The Blueprint's Community Network Analysis study describes the network of organizations that has emerged in each Blueprint HSA to support population health and individual health, focusing on modes of collaboration and relationships between organizations.
Vermont Community Health Networks Reports
Vermont's Community Health Networks | 2015 |
Assesment of Vermont's Health and Human Services Networks | 2014 |
Regional Network Reports
About the Vermont Community Network Analysis Study
The Challenge of Measuring Multi-Sector Community Networks
Vermont’s health care and human services organizations have partnered to varying degrees for as long as both have existed. The Blueprint strengthens these partnerships, by formalizing a convening role (the Project Manager) and workgroups (first the Integrated Health Services Workgroups, now the Community Collaboratives).

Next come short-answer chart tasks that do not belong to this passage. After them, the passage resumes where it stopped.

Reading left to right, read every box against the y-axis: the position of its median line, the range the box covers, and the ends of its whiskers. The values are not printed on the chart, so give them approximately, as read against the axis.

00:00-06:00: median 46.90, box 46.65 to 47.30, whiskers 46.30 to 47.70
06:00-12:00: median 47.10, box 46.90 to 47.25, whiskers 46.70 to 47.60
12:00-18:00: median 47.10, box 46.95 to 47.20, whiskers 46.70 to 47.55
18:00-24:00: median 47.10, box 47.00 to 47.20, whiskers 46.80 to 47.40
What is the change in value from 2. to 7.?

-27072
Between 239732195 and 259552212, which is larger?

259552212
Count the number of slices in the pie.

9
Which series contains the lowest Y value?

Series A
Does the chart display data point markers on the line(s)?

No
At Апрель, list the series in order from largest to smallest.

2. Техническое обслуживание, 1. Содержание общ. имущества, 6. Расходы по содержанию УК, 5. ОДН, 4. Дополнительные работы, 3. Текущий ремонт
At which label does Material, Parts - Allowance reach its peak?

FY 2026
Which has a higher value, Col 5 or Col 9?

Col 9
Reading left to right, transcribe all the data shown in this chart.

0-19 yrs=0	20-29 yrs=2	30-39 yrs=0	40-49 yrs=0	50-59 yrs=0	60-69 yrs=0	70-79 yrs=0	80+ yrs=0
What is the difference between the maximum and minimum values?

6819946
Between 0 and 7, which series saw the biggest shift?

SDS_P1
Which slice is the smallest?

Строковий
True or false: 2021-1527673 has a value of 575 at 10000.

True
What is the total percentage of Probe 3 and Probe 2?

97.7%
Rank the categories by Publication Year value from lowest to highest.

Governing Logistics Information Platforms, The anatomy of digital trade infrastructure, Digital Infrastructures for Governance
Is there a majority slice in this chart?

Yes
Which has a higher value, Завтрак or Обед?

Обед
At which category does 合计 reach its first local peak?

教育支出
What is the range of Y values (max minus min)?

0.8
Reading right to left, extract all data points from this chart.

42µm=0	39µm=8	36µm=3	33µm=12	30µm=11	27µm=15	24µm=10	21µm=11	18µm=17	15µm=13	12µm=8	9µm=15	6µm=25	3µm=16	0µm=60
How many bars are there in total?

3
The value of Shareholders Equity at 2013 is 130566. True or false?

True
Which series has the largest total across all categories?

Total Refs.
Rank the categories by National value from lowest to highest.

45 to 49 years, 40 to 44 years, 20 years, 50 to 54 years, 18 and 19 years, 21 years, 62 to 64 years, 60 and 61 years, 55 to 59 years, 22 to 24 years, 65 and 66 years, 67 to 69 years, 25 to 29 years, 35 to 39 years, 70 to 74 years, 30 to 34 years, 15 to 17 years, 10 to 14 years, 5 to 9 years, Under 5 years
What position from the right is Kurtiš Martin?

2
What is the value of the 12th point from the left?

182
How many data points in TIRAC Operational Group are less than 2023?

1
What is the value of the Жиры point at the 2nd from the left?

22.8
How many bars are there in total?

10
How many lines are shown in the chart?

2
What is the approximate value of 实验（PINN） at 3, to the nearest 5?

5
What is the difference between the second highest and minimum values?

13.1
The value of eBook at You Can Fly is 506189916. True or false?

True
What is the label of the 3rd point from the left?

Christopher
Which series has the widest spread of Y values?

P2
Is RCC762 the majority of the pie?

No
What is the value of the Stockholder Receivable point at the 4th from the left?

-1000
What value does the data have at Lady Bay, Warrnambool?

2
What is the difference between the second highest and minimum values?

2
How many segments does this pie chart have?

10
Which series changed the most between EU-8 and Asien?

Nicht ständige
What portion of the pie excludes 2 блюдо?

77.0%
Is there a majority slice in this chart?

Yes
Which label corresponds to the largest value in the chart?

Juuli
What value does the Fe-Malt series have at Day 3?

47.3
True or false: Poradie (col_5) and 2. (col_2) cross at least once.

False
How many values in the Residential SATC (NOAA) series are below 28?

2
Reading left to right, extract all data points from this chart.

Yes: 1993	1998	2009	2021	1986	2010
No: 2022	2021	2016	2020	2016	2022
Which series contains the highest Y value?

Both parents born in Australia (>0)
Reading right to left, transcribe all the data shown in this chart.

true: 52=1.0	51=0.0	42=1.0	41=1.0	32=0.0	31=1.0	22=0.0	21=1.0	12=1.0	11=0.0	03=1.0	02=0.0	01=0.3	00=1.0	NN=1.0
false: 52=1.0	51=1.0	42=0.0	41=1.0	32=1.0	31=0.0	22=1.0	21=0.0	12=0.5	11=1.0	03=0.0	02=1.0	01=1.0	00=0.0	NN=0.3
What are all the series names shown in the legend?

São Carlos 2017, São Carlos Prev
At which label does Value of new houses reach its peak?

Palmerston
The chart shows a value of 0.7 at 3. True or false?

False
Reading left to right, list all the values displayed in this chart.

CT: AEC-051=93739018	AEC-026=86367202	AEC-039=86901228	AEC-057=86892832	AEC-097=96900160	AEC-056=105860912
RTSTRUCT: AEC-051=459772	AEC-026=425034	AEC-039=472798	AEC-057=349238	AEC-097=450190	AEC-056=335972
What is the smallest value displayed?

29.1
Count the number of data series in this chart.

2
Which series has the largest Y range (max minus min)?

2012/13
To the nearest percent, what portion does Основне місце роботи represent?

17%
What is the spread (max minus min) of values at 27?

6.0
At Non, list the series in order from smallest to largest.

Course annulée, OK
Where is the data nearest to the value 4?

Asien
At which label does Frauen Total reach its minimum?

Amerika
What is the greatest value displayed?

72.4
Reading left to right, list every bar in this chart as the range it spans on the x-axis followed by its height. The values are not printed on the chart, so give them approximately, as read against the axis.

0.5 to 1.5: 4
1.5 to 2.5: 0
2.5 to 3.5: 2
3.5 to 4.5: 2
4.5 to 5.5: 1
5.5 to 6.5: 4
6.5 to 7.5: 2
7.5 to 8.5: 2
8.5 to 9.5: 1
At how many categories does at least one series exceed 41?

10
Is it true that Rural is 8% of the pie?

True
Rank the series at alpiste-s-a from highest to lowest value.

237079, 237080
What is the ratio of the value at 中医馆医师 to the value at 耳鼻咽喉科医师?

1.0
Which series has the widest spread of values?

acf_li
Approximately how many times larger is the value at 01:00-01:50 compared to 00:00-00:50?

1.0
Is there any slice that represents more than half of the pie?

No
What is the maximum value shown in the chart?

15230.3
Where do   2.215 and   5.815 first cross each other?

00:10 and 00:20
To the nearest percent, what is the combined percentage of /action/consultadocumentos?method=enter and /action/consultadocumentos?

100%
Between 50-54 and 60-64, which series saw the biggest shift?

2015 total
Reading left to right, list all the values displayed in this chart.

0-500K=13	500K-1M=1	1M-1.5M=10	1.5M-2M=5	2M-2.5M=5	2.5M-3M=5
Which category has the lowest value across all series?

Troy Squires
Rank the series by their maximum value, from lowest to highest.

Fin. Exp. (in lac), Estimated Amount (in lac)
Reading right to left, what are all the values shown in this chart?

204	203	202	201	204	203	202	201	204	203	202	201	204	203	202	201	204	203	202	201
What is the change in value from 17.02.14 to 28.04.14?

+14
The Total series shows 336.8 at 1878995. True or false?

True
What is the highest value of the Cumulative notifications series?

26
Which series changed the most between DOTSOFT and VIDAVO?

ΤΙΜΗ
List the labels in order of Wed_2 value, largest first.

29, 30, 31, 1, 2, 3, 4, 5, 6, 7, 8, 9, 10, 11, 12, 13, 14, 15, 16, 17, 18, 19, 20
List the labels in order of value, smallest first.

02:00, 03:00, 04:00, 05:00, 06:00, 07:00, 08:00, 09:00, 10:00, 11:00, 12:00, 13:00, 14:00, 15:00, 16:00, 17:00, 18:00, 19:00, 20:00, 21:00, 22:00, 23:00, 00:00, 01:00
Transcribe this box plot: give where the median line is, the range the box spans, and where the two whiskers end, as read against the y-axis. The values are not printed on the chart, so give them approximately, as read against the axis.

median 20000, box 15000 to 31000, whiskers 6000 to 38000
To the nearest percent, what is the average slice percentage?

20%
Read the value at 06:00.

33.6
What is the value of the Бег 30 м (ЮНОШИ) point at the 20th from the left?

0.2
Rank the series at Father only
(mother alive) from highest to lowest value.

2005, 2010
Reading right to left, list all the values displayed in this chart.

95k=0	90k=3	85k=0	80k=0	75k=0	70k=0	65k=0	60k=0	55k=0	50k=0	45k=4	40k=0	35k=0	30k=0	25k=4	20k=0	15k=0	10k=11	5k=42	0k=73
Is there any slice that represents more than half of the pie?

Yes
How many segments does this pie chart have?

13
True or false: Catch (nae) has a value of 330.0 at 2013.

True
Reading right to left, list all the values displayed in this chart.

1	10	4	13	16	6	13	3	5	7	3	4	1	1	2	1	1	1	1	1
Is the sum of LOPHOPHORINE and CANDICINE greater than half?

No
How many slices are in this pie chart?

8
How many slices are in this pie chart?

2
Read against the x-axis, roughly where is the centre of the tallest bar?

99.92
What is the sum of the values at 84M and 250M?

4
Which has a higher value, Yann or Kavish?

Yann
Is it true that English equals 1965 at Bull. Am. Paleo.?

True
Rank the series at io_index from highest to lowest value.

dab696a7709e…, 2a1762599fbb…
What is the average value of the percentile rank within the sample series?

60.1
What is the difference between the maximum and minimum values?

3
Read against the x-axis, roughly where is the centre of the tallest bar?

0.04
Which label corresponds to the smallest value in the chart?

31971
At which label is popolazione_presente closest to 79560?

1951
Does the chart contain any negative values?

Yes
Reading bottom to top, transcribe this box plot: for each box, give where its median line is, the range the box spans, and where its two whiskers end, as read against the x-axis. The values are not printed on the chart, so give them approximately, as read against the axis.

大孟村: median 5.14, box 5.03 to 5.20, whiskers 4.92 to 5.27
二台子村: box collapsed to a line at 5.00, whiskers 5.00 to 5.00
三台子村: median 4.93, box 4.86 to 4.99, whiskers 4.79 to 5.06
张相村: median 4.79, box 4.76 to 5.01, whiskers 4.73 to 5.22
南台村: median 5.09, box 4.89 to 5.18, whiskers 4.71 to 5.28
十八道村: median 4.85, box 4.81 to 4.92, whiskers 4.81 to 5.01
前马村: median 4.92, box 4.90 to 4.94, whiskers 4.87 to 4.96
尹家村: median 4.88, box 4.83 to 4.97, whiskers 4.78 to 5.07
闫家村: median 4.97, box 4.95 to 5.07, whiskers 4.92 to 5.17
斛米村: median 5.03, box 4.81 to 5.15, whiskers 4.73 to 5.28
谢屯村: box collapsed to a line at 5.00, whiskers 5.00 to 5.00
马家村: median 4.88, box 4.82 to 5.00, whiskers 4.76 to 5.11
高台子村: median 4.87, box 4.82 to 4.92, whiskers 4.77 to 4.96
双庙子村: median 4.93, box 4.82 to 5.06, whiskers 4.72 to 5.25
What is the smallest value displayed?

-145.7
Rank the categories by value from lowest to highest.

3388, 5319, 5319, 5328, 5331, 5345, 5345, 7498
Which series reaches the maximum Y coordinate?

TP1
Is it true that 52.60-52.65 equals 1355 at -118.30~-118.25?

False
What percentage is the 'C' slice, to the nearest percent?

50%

Anecdotal evidence abounds for the importance of this role and activity, but community network development had been difficult to quantify. In 2013, as part of the Blueprint program evaluation, contracted researchers trialed a new methodology for mapping and measuring community networks. This research was repeated, with improvements, in 2015.
Mapping and Measuring Blueprint Communities Using Network Analysis
Network Analysis offers an opportunity to visualize the community networks and quantify overall connectedness and the position of key organizations. The methodology begins with a survey of community partners in each HSA. Survey participants are asked to indicate how their organization interacts with each other organization listed in the survey, based on six types of interactions:
-
Having patients/clients in common
-
Sharing information about specific patients/clients
-
Sharing information about programs, services and/or policy
-
Sharing resources (e.g. joint funding, shared equipment, personnel, or facilities)
-
Sending referrals
-
Receiving referrals
The researchers then map relationships using network analysis software (Gephi). A force-based algorithm pulls connected organizations closer together and pushes unconnected organizations further apart, creating a picture representing each organization in a position that takes into account its relationship to every other organization in the network. This relationship is quantified in several ways, most importantly a centrality score.
Measures of an individual organization’s position in the network include centrality, degree of connectedness, and sub-network membership.
Useful measures of the overall HSA network include network density, average degree of member connectedness, and modularity (meaning the presence and strength of sub-networks or neighborhoods within the larger network). Any of these measures may be compared across communities, presenting the possibility of identifying characteristics of high-functioning networks.
Sample Network Maps
The image below shows a community network map, with all six types of interactions included, for the Bennington HSA. This map was produced in the Blueprint's fiscal year 2015 network analysis research.
The map shown above includes nodes (dots) representing organizations surveyed and edges (lines) showing the relationships that connect them.
The size of the nodes indicates their relative Betweeness Centrality (larger nodes have higher Betweeness Centrality scores), a measure of how often the organization appears on the shortest path between randomly selected pairs of organizations in the network. This measure can help communities identify the organizations in their network best positioned to help connect organizations to each other, to lead coordination projects, or to rapidly disseminate critical information.
The color of the nodes shows each organization’s network neighborhood membership. Organizations are more likely to be connected with other organizations marked in the same color than with the average randomly selected organization in the network. The map below shows researcher and community observations of the types of organizations that make up each neighborhood in the Bennington network. This analysis can help communities understand the basis for existing partnerships within the larger network, and help them assess whether specific types of services are adequately connected to all the populations that need them. For instance (in an example drawn from another HSA, not shown here) if elder care organizations are clustered in one part of a map, and substance abuse services treatment are clustered in another, this might raise the question of whether older community members have adequate access to substance abuse treatment services. If further local discussion and evaluation confirmed that better connected services would benefit this population, elder care and substance abuse treatment programs could work together to share more information, establish referral protocols, and develop other strategies for improving access.